Japans Ministerpräsident reist ins Weiße Haus, Trump sucht in der Straße von Hormus die Unterstützung seiner Verbündeten

Während Japans Premierminister Sanae Takaichi das Weiße Haus besucht, fordert Präsident Trump Japan und andere auf, angesichts der zunehmenden Spannungen Kriegsschiffe in die Straße von Hormus zu schicken.
Während Japans Premierministerin Sanae Takaichi sich auf ihren Antrittsbesuch im Weißen Haus vorbereitet, hat Präsident Donald Trump seine Appelle an Japan und andere Verbündete fortgesetzt, Kriegsschiffe in die Straße von Hormus zu schicken. Die strategische Wasserstraße, die den Persischen Golf mit dem Golf von Oman verbindet, ist zu einem Brennpunkt in den anhaltenden Spannungen zwischen den Vereinigten Staaten und dem Iran geworden.
Die Trump-Regierung hat ihre Partner aufgefordert, sich einer von den USA geführten Marinemission zum Schutz der Handelsschifffahrt in der Meerenge anzuschließen, in der ein erheblicher Teil der weltweiten Öl- und Gasvorräte durch die enge Passage transportiert werden. Trump hat argumentiert, dass die Sicherheit der Meerenge für die globalen Energiemärkte von entscheidender Bedeutung ist, und hat Länder wie Japan, das stark auf importiertes Öl und Gas angewiesen ist, unter Druck gesetzt, militärische Mittel zu den Bemühungen beizutragen.
Takaichis Besuch in Washington kommt zu einem kritischen Zeitpunkt, da die japanische Staatschefin versucht, die heiklen diplomatischen Beziehungen ihres Landes zum Iran auszugleichen und gleichzeitig auf Trumps Forderungen nach einer stärkeren Beteiligung an der Sicherheitsmission in der Straße von Hormus einzugehen. Japan unterhält in der Vergangenheit relativ gute Beziehungen zum Iran und war vorsichtig, sich vollständig der US-Kampagne für maximalen Druck gegen Teheran anzuschließen.
Die Trump-Regierung hat jedoch deutlich gemacht, dass sie von ihren Verbündeten erwartet, dass sie eine aktivere Rolle beim Schutz der Handelsschifffahrt in der Meerenge übernehmen. Die USA haben als Reaktion auf die von ihnen als verstärkte Bedrohung durch den Iran bezeichneten Maßnahmen bereits zusätzliche Truppen und militärische Mittel in die Region entsandt und ihre Partner aufgefordert, die Last der Sicherung der strategischen Wasserstraße zu teilen.

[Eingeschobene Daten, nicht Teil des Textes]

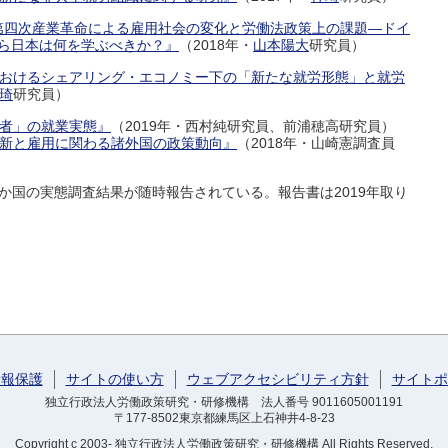
『第四次産業革命による雇用社会の変化と労働法政策上の課題―ドイ
論から日本は何を学ぶべきか？』
（2018年・
山本陽大
研究員）
国におけるシェアリング・エコノミー下の「新たな就労形態」と就労
琦
研究員）
業者」の就業実態』
（2019年・西村純研究員、前浦穂高研究員）
術革新と雇用に関わる諸外国の政策動向』
（2018年・山崎憲調査員
仏4か国の実態調査結果が随時報告されている。報告書は2019年取り
情報保護
サイトの使い方
ウェブアクセシビリティ方針
サイトポ
独立行政法人労働政策研究・研修機構 法人番号 9011605001191
〒177-8502東京都練馬区上石神井4-8-23
Copyright
c 2003- 独立行政法人労働政策研究・研修機構
All Rights Reserved.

Während Takaichi sich mit Trump und anderen US-Beamten trifft, wird sie wahrscheinlich unter Druck geraten, japanische Marineressourcen für die Sicherheitsmission in der Straße von Hormus einzusetzen. Das Ergebnis dieser Gespräche könnte erhebliche Auswirkungen auf die Beziehungen Japans zu den USA und dem Iran sowie auf die allgemeinere geopolitische Dynamik im Nahen Osten haben.